# How to replace bottom?



## Wildman (May 6, 2008)

I have a 29 G with a cracked bottom. Do I need tempered glass to replace it or can I use regular glass? I was planning on 1/4" thick. Thanks in advance for all advice.


----------



## TAB (Feb 7, 2009)

My advice, is buy another tank.

It will cost you more in glass and silcone then it will for a new 29g. more so when petco has the $1/gallon sale.


----------



## Wildman (May 6, 2008)

Right. But this is the DIY forum so I was hoping for advice along the lines of,"this is what you need to do..." not "Go buy another." Sure, I can do that, but I'd like to try to replace it. So, do you have any insight to do it? Do you go to all of the posts in DIY and tell people to (paraphrasing Nike) "Just buy it"?


----------



## TAB (Feb 7, 2009)

here is what you need to do.

completly take apart the tank, remove all the old silcone. put it back toeghter.
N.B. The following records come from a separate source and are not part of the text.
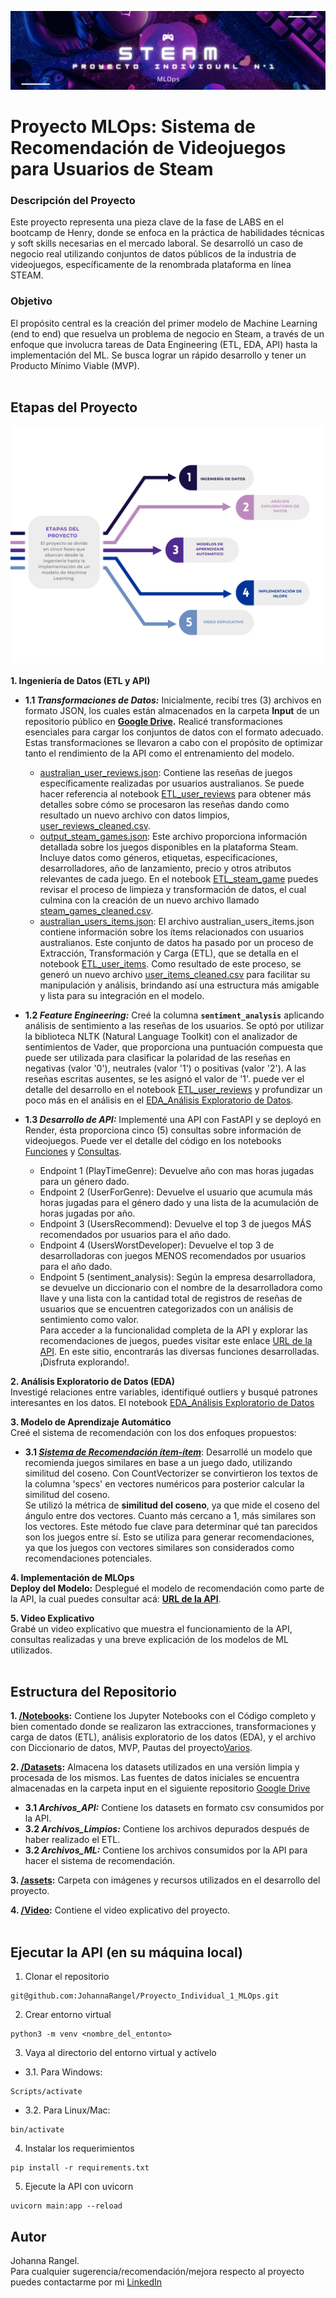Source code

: ![Steam](https://github.com/JohannaRangel/Proyecto_Individual_1_MLOps/raw/main/assets/steam.png)
<br />
# Proyecto MLOps: Sistema de Recomendación de Videojuegos para Usuarios de Steam

### Descripción del Proyecto
Este proyecto representa una pieza clave de la fase de LABS en el bootcamp de Henry, donde se enfoca en la práctica de habilidades técnicas y soft skills necesarias en el mercado laboral. Se desarrolló un caso de negocio real utilizando conjuntos de datos públicos de la industria de videojuegos, específicamente de la renombrada plataforma en línea STEAM.

### Objetivo
El propósito central es la creación del primer modelo de Machine Learning (end to end) que resuelva un problema de negocio en Steam, a través de un enfoque que involucra tareas de Data Engineering (ETL, EDA, API) hasta la implementación del ML. Se busca lograr un rápido desarrollo y tener un Producto Mínimo Viable (MVP).<br />
<br />

## Etapas del Proyecto <br />
![Etapas](https://github.com/JohannaRangel/Proyecto_Individual_1_MLOps/raw/main/assets/Etapas.png)  
<br />
**1. Ingeniería de Datos (ETL y API)** <br />

- **1.1 *Transformaciones de Datos:*** Inicialmente, recibí tres (3) archivos en formato JSON, los cuales están almacenados en la carpeta **Input** de un repositorio público en **[Google Drive](https://bit.ly/47J98PN).** Realicé transformaciones esenciales para cargar los conjuntos de datos con el formato adecuado. Estas transformaciones se llevaron a cabo con el propósito de optimizar tanto el rendimiento de la API como el entrenamiento del modelo. <br />
  + [australian_user_reviews.json](https://bit.ly/49LHpQo): Contiene las reseñas de juegos específicamente realizadas por usuarios australianos. Se puede hacer referencia al notebook [ETL_user_reviews](Notebooks/ETL_user_reviews.ipynb) para obtener más detalles sobre cómo se procesaron las reseñas dando como resultado un nuevo archivo con datos limpios, [user_reviews_cleaned.csv](Datasets/Archivos_Limpios/user_reviews_cleaned.csv).<br />
  + [output_steam_games.json](https://bit.ly/49MGNKk): Este archivo proporciona información detallada sobre los juegos disponibles en la plataforma Steam. Incluye datos como géneros, etiquetas, especificaciones, desarrolladores, año de lanzamiento, precio y otros atributos relevantes de cada juego. En el notebook [ETL_steam_game](Notebooks/ETL_steam_game.ipynb) puedes revisar el proceso de limpieza y transformación de datos, el cual culmina con la creación de un nuevo archivo llamado [steam_games_cleaned.csv](Datasets/Archivos_Limpios/steam_games_cleaned.csv). <br /> 
  + [australian_users_items.json](https://bit.ly/46AauM0): El archivo australian_users_items.json contiene información sobre los ítems relacionados con usuarios australianos. Este conjunto de datos ha pasado por un proceso de Extracción, Transformación y Carga (ETL), que se detalla en el notebook [ETL_user_items](Notebooks/ETL_user_items.ipynb). Como resultado de este proceso, se generó un nuevo archivo [user_items_cleaned.csv](Datasets/Archivos_Limpios/user_items_cleaned.csv) para facilitar su manipulación y análisis, brindando así una estructura más amigable y lista para su integración en el modelo.<br />
  
- **1.2 *Feature Engineering:*** Creé la columna **``` sentiment_analysis ```** aplicando análisis de sentimiento a las reseñas de los usuarios. Se optó por utilizar la biblioteca NLTK (Natural Language Toolkit) con el analizador de sentimientos de Vader, que proporciona una puntuación compuesta que puede ser utilizada para clasificar la polaridad de las reseñas en negativas (valor '0'), neutrales (valor '1') o positivas (valor '2'). A las reseñas escritas ausentes, se les asignó el valor de '1'.
puede ver el detalle del desarrollo en el notebook [ETL_user_reviews](Notebooks/ETL_user_reviews.ipynb) y profundizar un poco más en el análisis en el [EDA_Análisis Exploratorio de Datos](Notebooks/EDA_AnálisisExploratorioDatos.ipynb). <br />

- **1.3 *Desarrollo de API:*** Implementé una API con FastAPI y se deployó en Render, ésta proporciona cinco (5) consultas sobre información de videojuegos. Puede ver el detalle del código en los notebooks [Funciones](Notebooks/Funciones.ipynb) y [Consultas](Notebooks/Consultas.ipynb).<br />
  + Endpoint 1 (PlayTimeGenre): Devuelve año con mas horas jugadas para un género dado.<br />
  + Endpoint 2 (UserForGenre): Devuelve el usuario que acumula más horas jugadas para el género dado y una lista de la acumulación de horas jugadas por año.<br />
  + Endpoint 3 (UsersRecommend): Devuelve el top 3 de juegos MÁS recomendados por usuarios para el año dado.<br />
  + Endpoint 4 (UsersWorstDeveloper): Devuelve el top 3 de desarrolladoras con juegos MENOS recomendados por usuarios para el año dado.<br />
  + Endpoint 5 (sentiment_analysis): Según la empresa desarrolladora, se devuelve un diccionario con el nombre de la desarrolladora como llave y una lista con la cantidad total de registros de reseñas de usuarios que se encuentren categorizados con un análisis de sentimiento como valor.<br />
Para acceder a la funcionalidad completa de la API y explorar las recomendaciones de juegos, puedes visitar este enlace [URL de la API](https://proyecto-individual-1-mlops-9770.onrender.com/docs). En este sitio, encontrarás las diversas funciones desarrolladas. ¡Disfruta explorando!.
  
**2. Análisis Exploratorio de Datos (EDA)** <br />
Investigé relaciones entre variables, identifiqué outliers y busqué patrones interesantes en los datos. El notebook [EDA_Análisis Exploratorio de Datos](Notebooks/EDA_AnálisisExploratorioDatos.ipynb)<br />

**3. Modelo de Aprendizaje Automático** <br />
Creé el sistema de recomendación con los dos enfoques propuestos:
- **3.1 *[Sistema de Recomendación ítem-ítem](Notebooks/recomienda_item_item.ipynb)***: Desarrollé un modelo que recomienda juegos similares en base a un juego dado, utilizando similitud del coseno. Con CountVectorizer se convirtieron los textos de la columna 'specs' en vectores numéricos para posterior calcular la similitud del coseno.<br />
Se utilizó la métrica de **similitud del coseno**, ya que mide el coseno del ángulo entre dos vectores. Cuanto más cercano a 1, más similares son los vectores. Este método fue clave para determinar qué tan parecidos son los juegos entre sí. Esto se utiliza para generar recomendaciones, ya que los juegos con vectores similares son considerados como recomendaciones potenciales.<br />

**4. Implementación de MLOps** <br />
**Deploy del Modelo:** Desplegué el modelo de recomendación como parte de la API, la cual puedes consultar acá: **[URL de la API](https://proyecto-individual-1-mlops-9770.onrender.com/docs)**. <br />

**5. Video Explicativo** <br />
Grabé un video explicativo que muestra el funcionamiento de la API, consultas realizadas y una breve explicación de los modelos de ML utilizados.<br />
<br />

## Estructura del Repositorio <br />
**1. [/Notebooks](Notebooks/):** Contiene los Jupyter Notebooks con el Código completo y bien comentado donde se realizaron las extracciones, transformaciones y carga de datos (ETL), análisis exploratorio de los datos (EDA), y el archivo con Diccionario de datos, MVP, Pautas del proyecto[Varios](Notebooks/Varios.ipynb).<br />

**2. [/Datasets](Datasets/):** Almacena los datasets utilizados en una versión limpia y procesada de los mismos. Las fuentes de datos iniciales se encuentra almacenadas en la carpeta input en el siguiente repositorio [Google Drive](https://bit.ly/47J98PN)<br />
- **3.1 *Archivos_API:*** Contiene los datasets en formato csv consumidos por la API.<br />
- **3.2 *Archivos_Limpios:*** Contiene los archivos depurados después de haber realizado el ETL.<br />
- **3.2 *Archivos_ML:*** Contiene los archivos consumidos por la API para hacer el sistema de recomendación.<br />

**3. [/assets](assets/):** Carpeta con imágenes y recursos utilizados en el desarrollo del proyecto.<br />

**4. [/Video](Video/):** Contiene el video explicativo del proyecto.<br />
<br />

## Ejecutar la API (en su máquina local) <br />
1. Clonar el repositorio <br />
```
git@github.com:JohannaRangel/Proyecto_Individual_1_MLOps.git
```
2. Crear entorno virtual<br />
```
python3 -m venv <nombre_del_entonto>
```
3. Vaya al directorio del entorno virtual y actívelo<br />
- 3.1. Para Windows:
```
Scripts/activate
```
- 3.2. Para Linux/Mac:
```
bin/activate
```
4. Instalar los requerimientos<br />
```
pip install -r requirements.txt
```
5. Ejecute la API con uvicorn<br />
```
uvicorn main:app --reload
```

## Autor <br />
Johanna Rangel.<br />
Para cualquier sugerencia/recomendación/mejora respecto al proyecto puedes contactarme por mi [LinkedIn](www.linkedin.com/in/rangeljohanna)<br />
No, I generally don't tell people to go buy something, but in cases where it makes sense to do so, I do.

In this case, between the glass, silcone, razor blades and solvents your in it atleast $50. Plus a day of your time. That is assuming you have all the other tools needed to do it, if not your out even more. Then there is the whole risk of not doing it right and having 29 gallons of water on the floor.

so its up to you, spend more then a tank will cost you and a day of work, or just go buy it? 

which do you want?


----------



## Mr. Catfish (Sep 27, 2011)

I just did this one a 20 long and have done it on 4 other tanks (55 gallon being the biggest). You don't need tempered glass. Just make sure it is equivalent to the thickness to the other panes. Remove the bottom trim and glass from tank no need to disassemble the hole tank since the point of contact with old silicone and new is almost none existence. Then use a razor blade and remove all the silicone from the edges and all the inside seams. Once all the silicone is removed clean areas with alcohol. Allow it to dry. Then place your new bottom inside of your bottom trim piece.You may want to tape off your seams for a cleaner edge of silicone. Apply silicone to the bottom edge of the aquarium and place on top of bottom piece. Now you can apply silicone to all your inside seams and smooth it out. You may want to tape off your seams before you start applying any silicone. Let dry for three days and then do a leak test.


----------



## Wildman (May 6, 2008)

Thanks for all of the help & when my house floods I'll let TAB know he warned me but I was too stubborn! :axe:


----------